5. Sunderban Mangroves and mangroves of alluvial deltas:

  • Siltation from soil erosion, agricultural runoff, aquaculture, fuelwood extraction, and indiscriminate construction negatively affect fish, shellfish, crustaceans, birds, and the Royal Bengal Tiger in the Sunderban mangroves.

6. Corals of Andaman and Nicobar Islands:

  • Habitat destruction due to sewage and industrial effluents, as well as their use in cement factories and jewelry making, poses a threat to the approximately 179 coral species in the Andaman and Nicobar Islands.

7. Threats to river ecosystems:

  • Water pollution, heavy metals, toxic effluents, hot water from industries, organic wastes, and agricultural runoff have a detrimental effect on fish, dolphins, and other marine life.
  • River Ganga pollution results in hypoxia, making it challenging for marine animals to survive.


Way ahead:

  • Strict enforcement of existing wildlife protection acts and biodiversity conservation regulations, such as the Wildlife Protection Act 1972 and Wetland Conservation and Management Rules 2010.
  • Financial and technical support for wildlife research initiatives and centrally sponsored schemes like the Integrated Development of Wildlife Habitats, Project Rhino, Project Great Indian Bustard, Project Tiger, and Project Elephant.
  • Establishment of stringent rules and actions against illegal wildlife trading and poaching by the Wildlife Crime Control Bureau.
  • Protection of natural wildlife habitats through clear demarcation and prevention of encroachment, illegal construction, and occupation.
  • Creation of protected areas, such as national parks, conservation reserves, and sanctuaries, to ensure the preservation of threatened species within their natural habitats.
  • Ban on veterinary drugs harmful to wildlife and promotion of wildlife conservation breeding programs to safeguard endangered species.
  • Identification and support for the recovery of endangered species through initiatives like the “Recovery of Endangered Species” under the Integrated Development of Wildlife Habitats.
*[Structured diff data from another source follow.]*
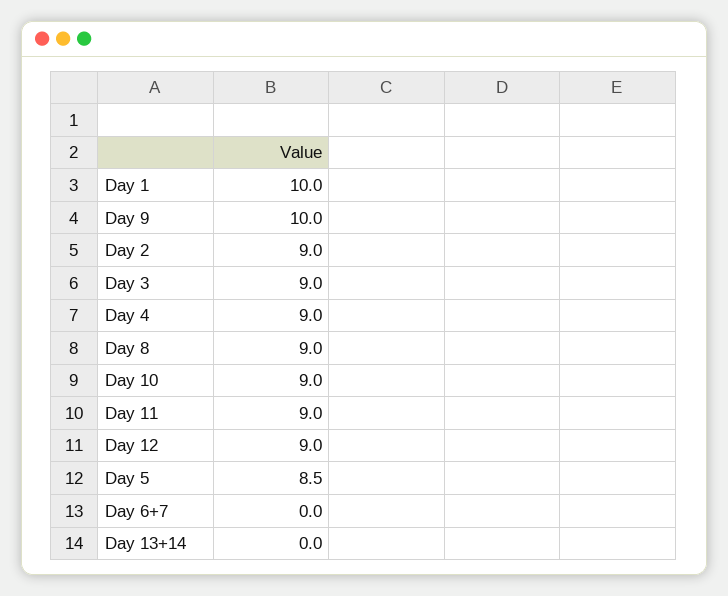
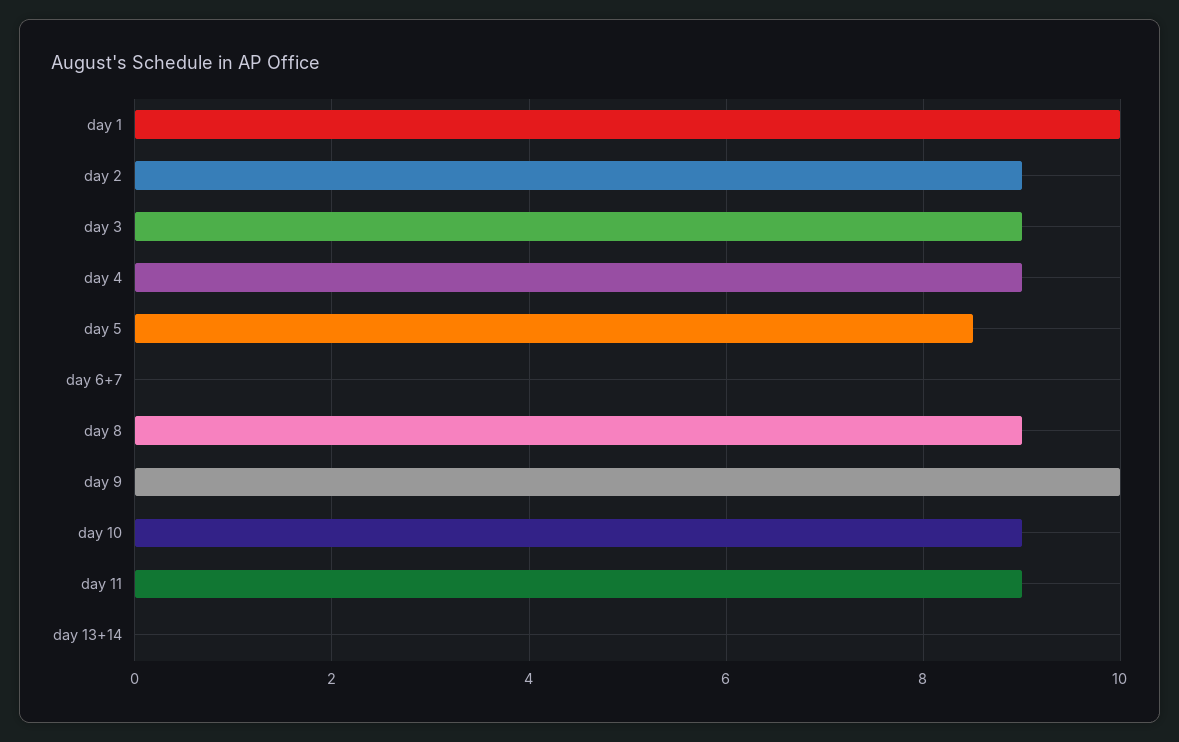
  {
    "Day 1": 10,
    "Day 9": 10,
    "Day 2": 9,
    "Day 3": 9,
    "Day 4": 9,
    "Day 8": 9,
    "Day 10": 9,
    "Day 11": 9,
-   "Day 12": 9,
    "Day 5": 8.5,
    "Day 6+7": 0,
    "Day 13+14": 0
  }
India’s wildlife faces numerous threats due to human activities, including deforestation, pollution, overexploitation, habitat loss, and illegal trading. The severity of these threats varies across different biodiversity hotspot regions in India.

To mitigate these challenges, it is crucial to implement stringent policies, protect natural habitats, support research and conservation efforts, and take strict actions against offenders. By doing so, India can preserve its rich wildlife and ensure a sustainable future for biodiversity.